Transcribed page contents
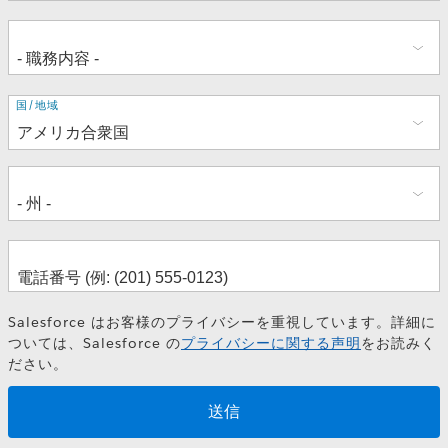
住
国/地域
所
Salesforce はお客様のプライバシーを重視しています。詳細に
ついては、Salesforce の
プライバシーに関する声明
をお読みく
ださい。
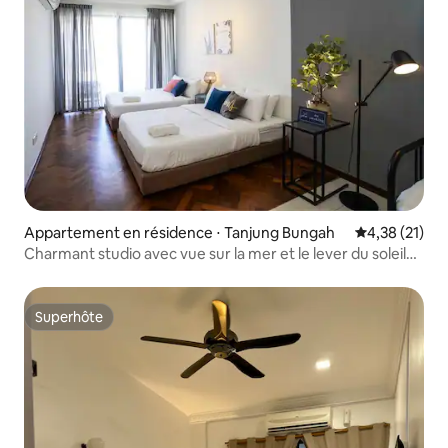
Appartement en résidence ⋅ Tanjung Bungah
Évaluation mo
4,38 (21)
Charmant studio avec vue sur la mer et le lever du soleil
@Gurney 4-6pax
Superhôte
Superhôte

**Prompt**
Retype the records verbatim, but not their images.

**Response to the exercise**
住
国/地域
所
Salesforce はお客様のプライバシーを重視しています。詳細に
ついては、Salesforce の
プライバシーに関する声明
をお読みく
ださい。
Appartement en résidence ⋅ Tanjung Bungah
Évaluation mo
4,38 (21)
Charmant studio avec vue sur la mer et le lever du soleil
@Gurney 4-6pax
Superhôte
Superhôte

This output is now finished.